Les délestages refont surface à Kaolack, plongeant chaque soir des quartiers entiers dans l’obscurité. Un paradoxe de plus en plus mal vécu dans un pays qui célèbre ses premières gouttes de pétrole.
Depuis plusieurs semaines, les habitants de Médina Baye, Sam, Ndorong, Médina Mbaba, Thioffack, et d’autres quartiers vivent au rythme infernal des coupures d’électricité. Les délestages, qui surviennent presque chaque nuit, durent parfois plusieurs heures, voire jusqu’au matin.
« Chaque soir, on se prépare avec des bougies et des lampes torches. Le frigo est devenu inutile », témoigne Pape Thior, vendeur de poisson, qui dit avoir perdu plusieurs milliers de francs CFA à cause de produits avariés.
La fréquence et la durée des coupures ont brutalement augmenté. Résultat : la vie quotidienne est paralysée, les activités économiques ralentissent et le moral des habitants est au plus bas.
En 2023, le Sénégal a commencé à exploiter son pétrole offshore, annonçant une nouvelle ère d’indépendance énergétique. Mais sur le terrain, les bénéfices tardent à se faire sentir.
« On nous parle d’or noir, mais chez nous, c’est le noir tout court », ironise Abdou Salam Diop, habitant de Médina Baye.
Artisans, commerçants, restaurateurs, tous paient un lourd tribut. Dans les ateliers de couture, les machines restent à l’arrêt. Les vendeurs de glace et les petits restaurants doivent jeter leur stock. Les élèves, eux, peinent à réviser dans le noir, à quelques semaines du Bac et du BFEM.

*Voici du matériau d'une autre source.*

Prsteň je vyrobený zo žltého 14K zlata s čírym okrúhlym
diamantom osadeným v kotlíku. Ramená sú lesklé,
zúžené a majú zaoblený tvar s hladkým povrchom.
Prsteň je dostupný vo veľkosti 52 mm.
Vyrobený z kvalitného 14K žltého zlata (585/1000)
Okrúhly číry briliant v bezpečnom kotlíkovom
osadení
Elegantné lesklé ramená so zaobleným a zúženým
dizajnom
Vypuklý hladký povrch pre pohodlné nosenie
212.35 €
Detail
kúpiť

Dans certains centres de santé, la situation est critique : les vaccins qui exigent une conservation au froid sont menacés. Certains appareils médicaux cessent de fonctionner, mettant en péril la vie des patients les plus fragiles.
L’insécurité nocturne s’aggrave. Sans éclairage public, les agressions et les vols se multiplient.
« Nous avons peur de sortir le soir. Sans lumière, on ne voit rien et les voleurs en profitent », déplore Fanta Diagne, mère de famille.
« On vit dans un pays pétrolier, mais on se croirait au Moyen Âge dès que le courant part », s’indigne Cheikh Fall, élève en classe de 3e.
Le gouvernement promet des améliorations : nouvelles centrales, renforcement du réseau de distribution d’ici 2026. Mais pour les habitants de Kaolack, l’attente devient insupportable.
Dans les rues, la colère gronde. Des voix s’élèvent, des rassemblements spontanés se multiplient. Les populations exigent des solutions immédiates.
Tant que l’accès à une électricité stable et abordable ne sera pas garanti, le rêve pétrolier risque de demeurer un mirage. Et chaque soir, dans les maisons de Kaolack, la flamme de l’espoir vacille… tout comme la lumière.